Analysts criticized the purchase as too expensive. In November, Qualtrics said it expected revenue for 2018 to exceed $400 million, a figure that wouldn’t move the needle much for SAP. McDermott defended the deal, believing that combining SAP’s sales force and a trove of operational data with Qualtrics’s customer experience feedback would accelerate growth.

More recently, the company attracted the interest of activists at Elliott Management Corp., which revealed its 1.2 billion-euro ($1.3 billion) stake when SAP announced a change in strategy in April. SAP had been vague at the time, saying it planned “new initiatives to accelerate operational excellence and value creation” with a focus on “tuck-in” acquisitions.

SAP underwent a management shakeup in the weeks preceding the April announcement. The president of its cloud business, 27-year SAP veteran Robert Enslin, had announced his departure earlier that month. It was later revealed he’d left for Google. A day earlier, Chief Technology Officer Bjoern Goerke, another cloud expert based in the U.S., penned a blog post saying he was leaving the company he joined as a student in 1988. Board member Bernd Leukert, a seasoned IT executive, left SAP in February.

Personally, McDermott also had to weather a near-fatal accident in 2015 that cost him an eye when he fell down some stairs while carrying a water glass and nearly bled to death.

His replacements are a mix of old and new guard at SAP. Christian Klein, 39, spent the past 20 years at SAP, after joining as a student in 1999. Jennifer Morgan, 48, arrived in 2004 and was the first American woman on the company’s executive board. Morgan has been seen as McDermott’s protege, rising relatively quickly through the ranks, and most recently served as the president of the all-important cloud group.

Together, Klein and Morgan will have to find a way to compete with younger companies like Salesforce.com Inc. and Workday Inc. while encumbered by a traditional enterprise software business.

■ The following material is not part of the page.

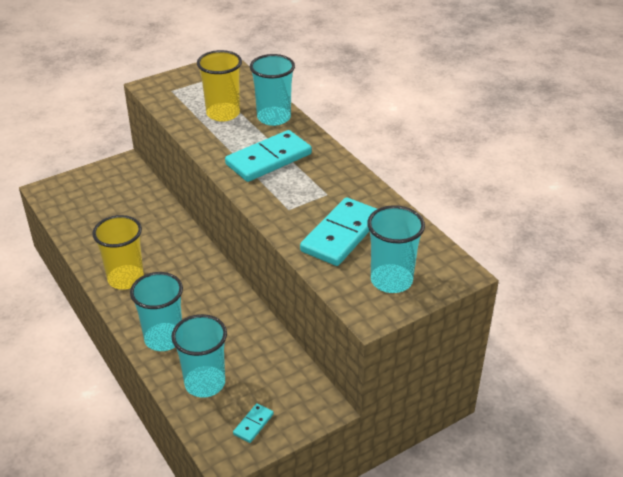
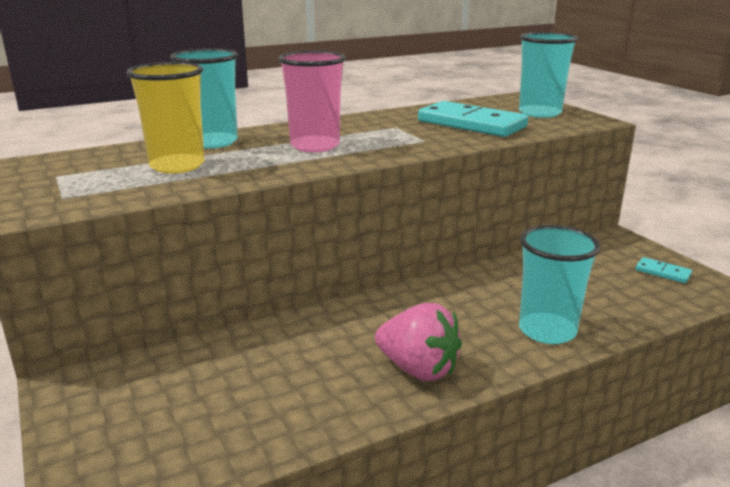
camera: 85 degrees left, 15 degrees down
yellow cup [92,215,144,290] -> pink strawberry [375,303,462,381]
turquoise cup [171,314,227,398] -> none
turquoise domino [225,130,312,182] -> pink cup [278,50,346,152]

Cloud is the company’s clear growth engine, with revenue increasing about 32% last year to about 5 billion euros. Sales from its largest business, which helps clients set up and implement SAP’s software, grew less than 1% in 2019.

McDermott’s resignation was announced alongside better-than-expected preliminary third-quarter earnings results. New bookings for the company’s cloud products, a key metric that indicates future sales, grew 33% on a constant-currency business. That was more than double the pace set in the second quarter, when disappointed investors sent shares down as much as 10%.

“While it is a shock to see Mr. McDermott stepping down, he is clearly handing over the reins of the business from a position of strength and we are encouraged to see that his replacements are long-term members of the SAP executive team,” said Thomas Fitzgerald, fund manager at SAP shareholder Edentree Investment Management, in a note on Friday.